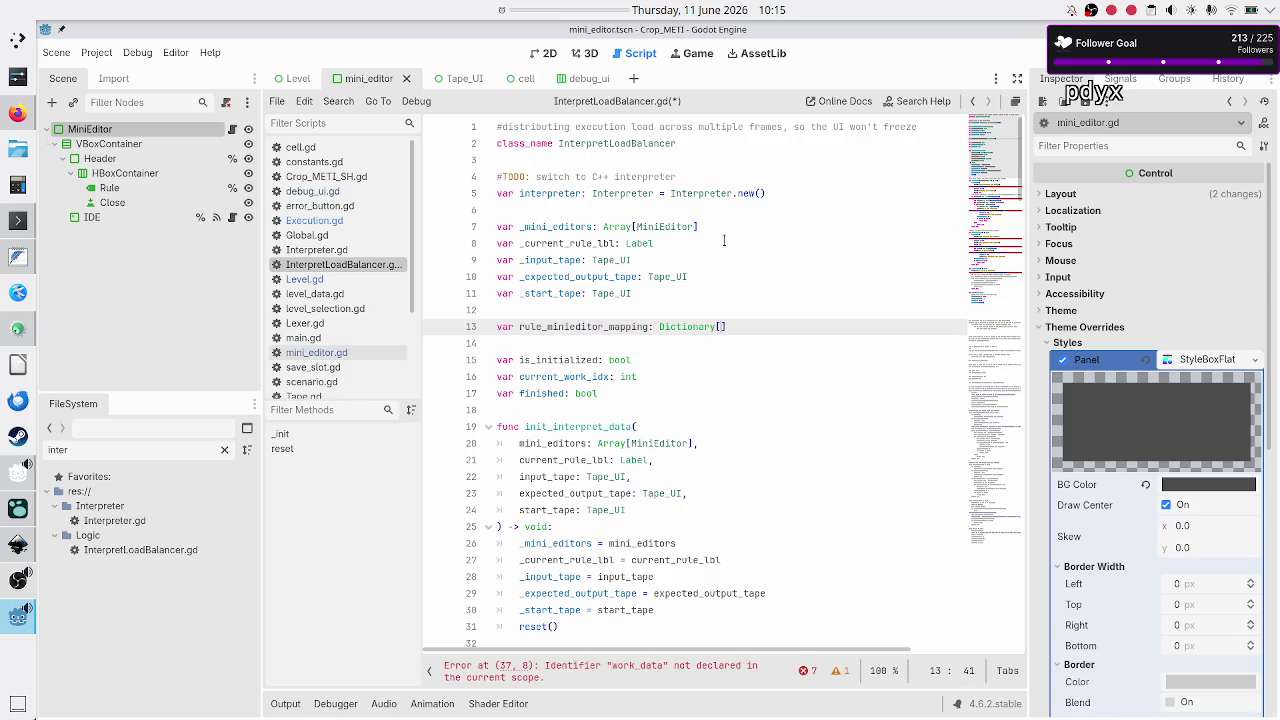
text(S)
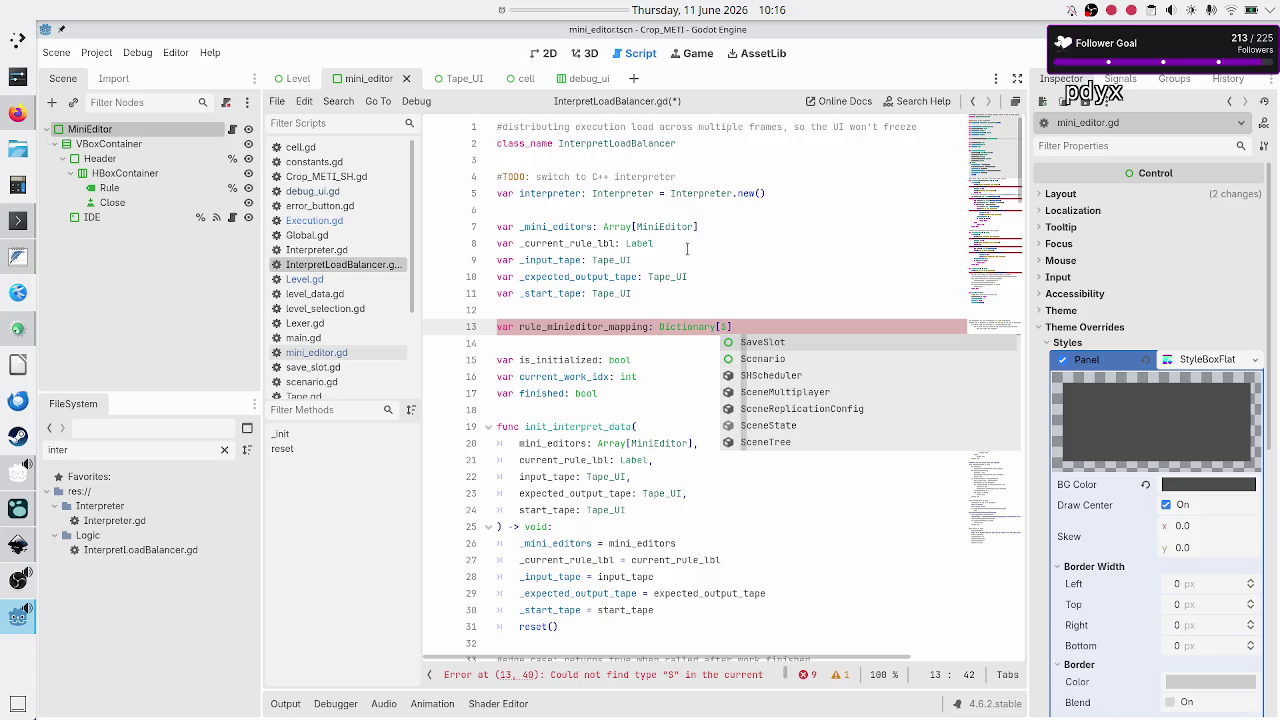
mouse_move(630, 244)
text(tring,)
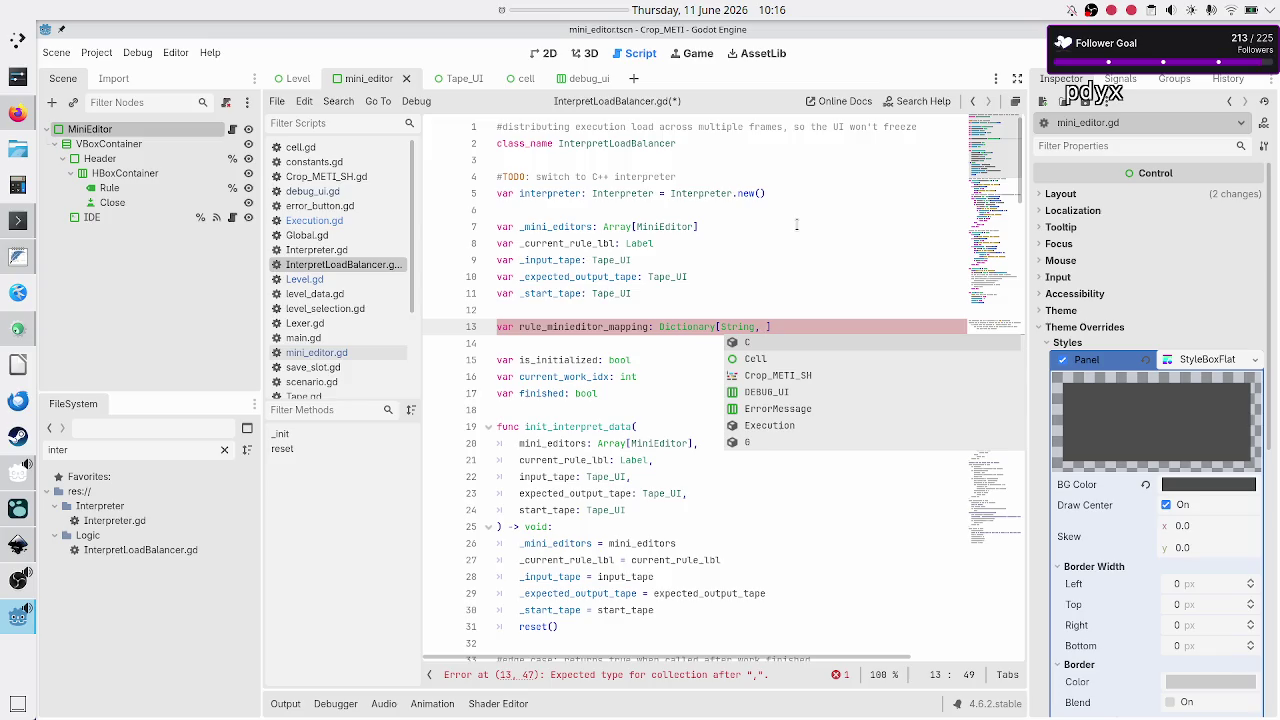
key(BackSpace)
key(BackSpace)
key(BackSpace)
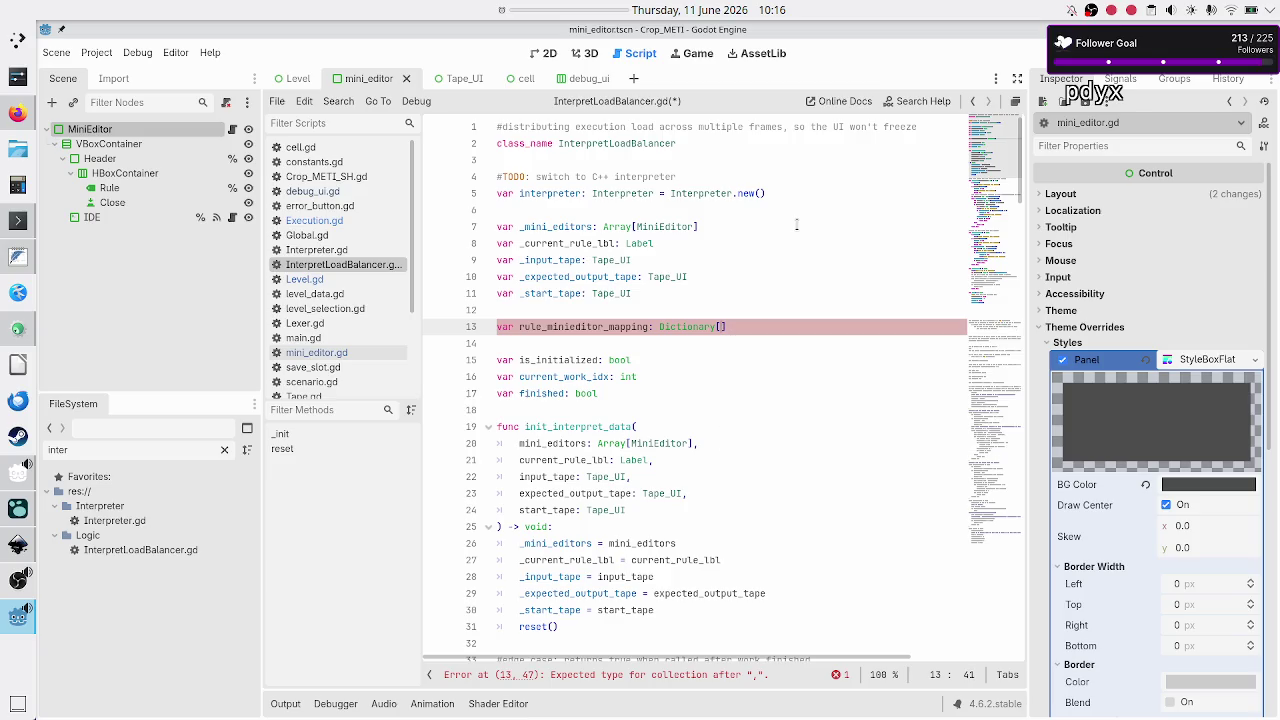
text(Label)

******

Could you return all the entries exactly as they appear, minus the pictures?

Exercise solution>
text(S)
mouse_move(630, 244)
text(tring,)
key(BackSpace)
key(BackSpace)
key(BackSpace)
text(Label)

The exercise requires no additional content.